Start of Dataset records
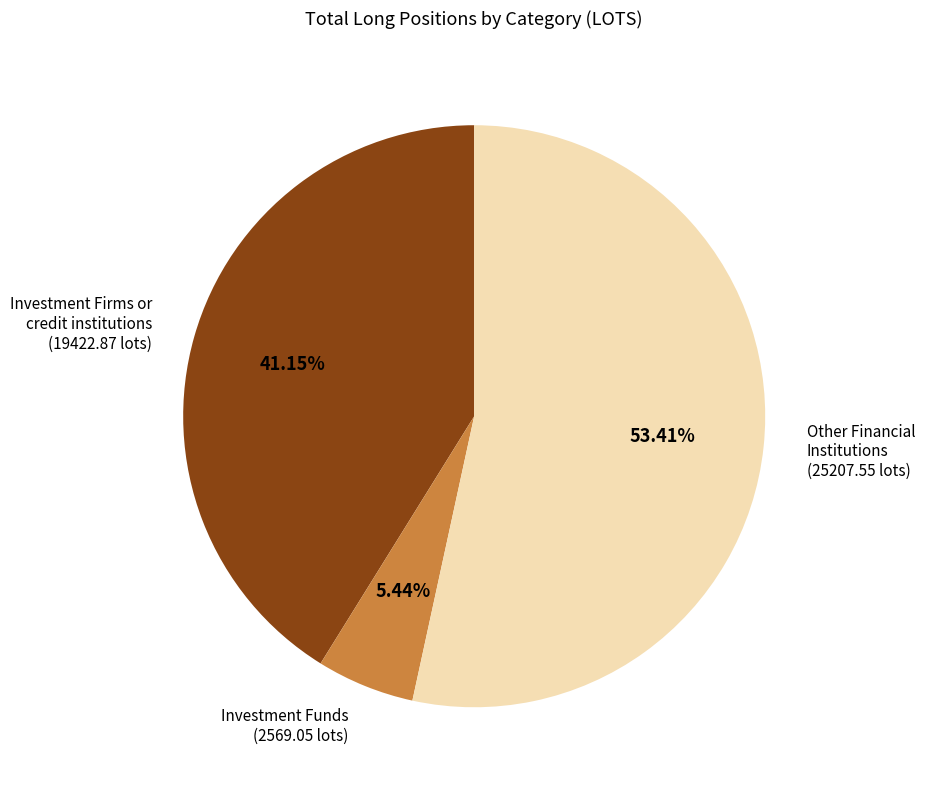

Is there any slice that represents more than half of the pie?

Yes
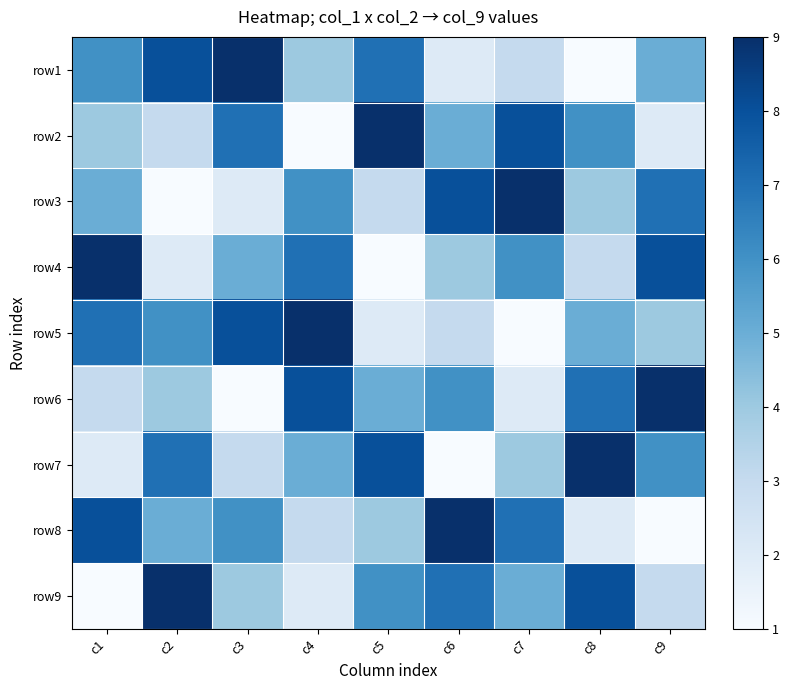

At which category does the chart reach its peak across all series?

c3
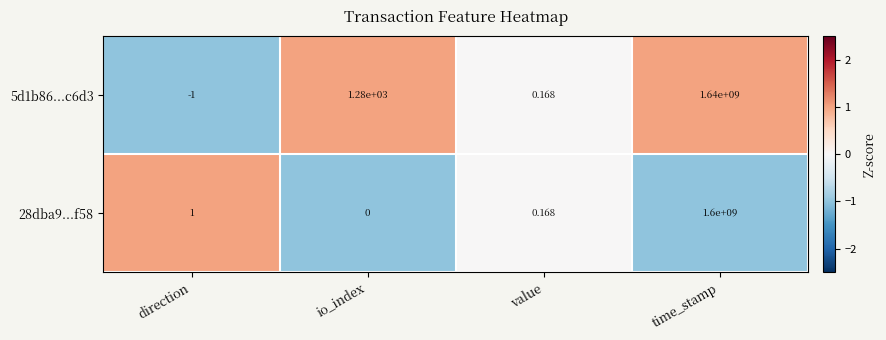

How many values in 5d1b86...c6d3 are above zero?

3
End of Dataset records
Start of Dataset records
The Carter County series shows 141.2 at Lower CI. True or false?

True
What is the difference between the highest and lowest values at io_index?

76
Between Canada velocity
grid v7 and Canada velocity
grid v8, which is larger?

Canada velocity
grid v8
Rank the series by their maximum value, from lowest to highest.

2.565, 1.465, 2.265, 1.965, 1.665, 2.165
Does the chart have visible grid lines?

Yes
End of Dataset records
:: Assignment ::
Pick out every line in the rows above that contains the word "Canada", and copy each one.

:: Response box ::
Between Canada velocity
grid v7 and Canada velocity
Canada velocity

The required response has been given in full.